Work to be completed:
Please copy, exactly as they appear below, the lines from the one containing "Gross, J. J. (1998)." through the one containing "Gross, J. J. ve".
(Records supplied Opens)
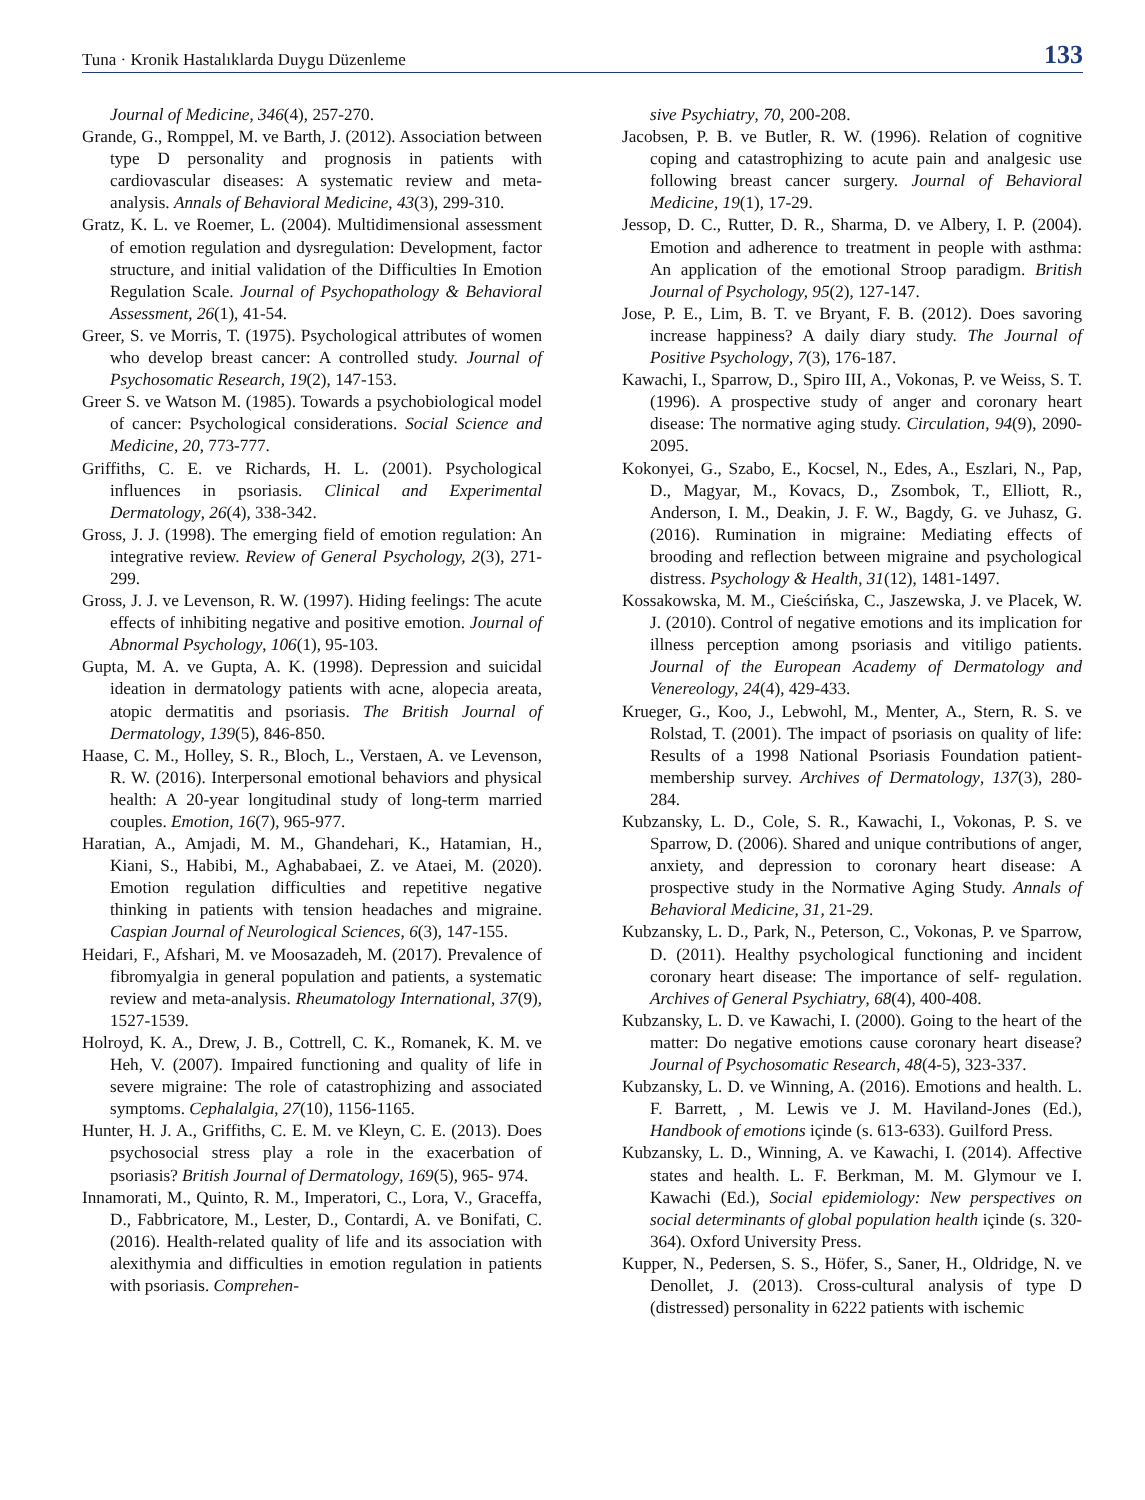Tuna · Kronik Hastalıklarda Duygu Düzenleme 133
Journal of Medicine, 346(4), 257-270.
Grande, G., Romppel, M. ve Barth, J. (2012). Association between type D personality and prognosis in patients with cardiovascular diseases: A systematic review and meta-analysis. Annals of Behavioral Medicine, 43(3), 299-310.
Gratz, K. L. ve Roemer, L. (2004). Multidimensional assessment of emotion regulation and dysregulation: Development, factor structure, and initial validation of the Difficulties In Emotion Regulation Scale. Journal of Psychopathology & Behavioral Assessment, 26(1), 41-54.
Greer, S. ve Morris, T. (1975). Psychological attributes of women who develop breast cancer: A controlled study. Journal of Psychosomatic Research, 19(2), 147-153.
Greer S. ve Watson M. (1985). Towards a psychobiological model of cancer: Psychological considerations. Social Science and Medicine, 20, 773-777.
Griffiths, C. E. ve Richards, H. L. (2001). Psychological influences in psoriasis. Clinical and Experimental Dermatology, 26(4), 338-342.
Gross, J. J. (1998). The emerging field of emotion regulation: An integrative review. Review of General Psychology, 2(3), 271-299.
Gross, J. J. ve Levenson, R. W. (1997). Hiding feelings: The acute effects of inhibiting negative and positive emotion. Journal of Abnormal Psychology, 106(1), 95-103.
Gupta, M. A. ve Gupta, A. K. (1998). Depression and suicidal ideation in dermatology patients with acne, alopecia areata, atopic dermatitis and psoriasis. The British Journal of Dermatology, 139(5), 846-850.
Haase, C. M., Holley, S. R., Bloch, L., Verstaen, A. ve Levenson, R. W. (2016). Interpersonal emotional behaviors and physical health: A 20-year longitudinal study of long-term married couples. Emotion, 16(7), 965-977.
Haratian, A., Amjadi, M. M., Ghandehari, K., Hatamian, H., Kiani, S., Habibi, M., Aghababaei, Z. ve Ataei, M. (2020). Emotion regulation difficulties and repetitive negative thinking in patients with tension headaches and migraine. Caspian Journal of Neurological Sciences, 6(3), 147-155.
Heidari, F., Afshari, M. ve Moosazadeh, M. (2017). Prevalence of fibromyalgia in general population and patients, a systematic review and meta-analysis. Rheumatology International, 37(9), 1527-1539.
Holroyd, K. A., Drew, J. B., Cottrell, C. K., Romanek, K. M. ve Heh, V. (2007). Impaired functioning and quality of life in severe migraine: The role of catastrophizing and associated symptoms. Cephalalgia, 27(10), 1156-1165.
Hunter, H. J. A., Griffiths, C. E. M. ve Kleyn, C. E. (2013). Does psychosocial stress play a role in the exacerbation of psoriasis? British Journal of Dermatology, 169(5), 965- 974.
Innamorati, M., Quinto, R. M., Imperatori, C., Lora, V., Graceffa, D., Fabbricatore, M., Lester, D., Contardi, A. ve Bonifati, C. (2016). Health-related quality of life and its association with alexithymia and difficulties in emotion regulation in patients with psoriasis. Comprehen-
sive Psychiatry, 70, 200-208.
Jacobsen, P. B. ve Butler, R. W. (1996). Relation of cognitive coping and catastrophizing to acute pain and analgesic use following breast cancer surgery. Journal of Behavioral Medicine, 19(1), 17-29.
Jessop, D. C., Rutter, D. R., Sharma, D. ve Albery, I. P. (2004). Emotion and adherence to treatment in people with asthma: An application of the emotional Stroop paradigm. British Journal of Psychology, 95(2), 127-147.
Jose, P. E., Lim, B. T. ve Bryant, F. B. (2012). Does savoring increase happiness? A daily diary study. The Journal of Positive Psychology, 7(3), 176-187.
Kawachi, I., Sparrow, D., Spiro III, A., Vokonas, P. ve Weiss, S. T. (1996). A prospective study of anger and coronary heart disease: The normative aging study. Circulation, 94(9), 2090-2095.
Kokonyei, G., Szabo, E., Kocsel, N., Edes, A., Eszlari, N., Pap, D., Magyar, M., Kovacs, D., Zsombok, T., Elliott, R., Anderson, I. M., Deakin, J. F. W., Bagdy, G. ve Juhasz, G. (2016). Rumination in migraine: Mediating effects of brooding and reflection between migraine and psychological distress. Psychology & Health, 31(12), 1481-1497.
Kossakowska, M. M., Cieścińska, C., Jaszewska, J. ve Placek, W. J. (2010). Control of negative emotions and its implication for illness perception among psoriasis and vitiligo patients. Journal of the European Academy of Dermatology and Venereology, 24(4), 429-433.
Krueger, G., Koo, J., Lebwohl, M., Menter, A., Stern, R. S. ve Rolstad, T. (2001). The impact of psoriasis on quality of life: Results of a 1998 National Psoriasis Foundation patient-membership survey. Archives of Dermatology, 137(3), 280-284.
Kubzansky, L. D., Cole, S. R., Kawachi, I., Vokonas, P. S. ve Sparrow, D. (2006). Shared and unique contributions of anger, anxiety, and depression to coronary heart disease: A prospective study in the Normative Aging Study. Annals of Behavioral Medicine, 31, 21-29.
Kubzansky, L. D., Park, N., Peterson, C., Vokonas, P. ve Sparrow, D. (2011). Healthy psychological functioning and incident coronary heart disease: The importance of self- regulation. Archives of General Psychiatry, 68(4), 400-408.
Kubzansky, L. D. ve Kawachi, I. (2000). Going to the heart of the matter: Do negative emotions cause coronary heart disease? Journal of Psychosomatic Research, 48(4-5), 323-337.
Kubzansky, L. D. ve Winning, A. (2016). Emotions and health. L. F. Barrett, , M. Lewis ve J. M. Haviland-Jones (Ed.), Handbook of emotions içinde (s. 613-633). Guilford Press.
Kubzansky, L. D., Winning, A. ve Kawachi, I. (2014). Affective states and health. L. F. Berkman, M. M. Glymour ve I. Kawachi (Ed.), Social epidemiology: New perspectives on social determinants of global population health içinde (s. 320-364). Oxford University Press.
Kupper, N., Pedersen, S. S., Höfer, S., Saner, H., Oldridge, N. ve Denollet, J. (2013). Cross-cultural analysis of type D (distressed) personality in 6222 patients with ischemic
(Records supplied Closes)
Reply to the task:
Gross, J. J. (1998). The emerging field of emotion regulation: An integrative review. Review of General Psychology, 2(3), 271-299.
Gross, J. J. ve Levenson, R. W. (1997). Hiding feelings: The acute effects of inhibiting negative and positive emotion. Journal of Abnormal Psychology, 106(1), 95-103.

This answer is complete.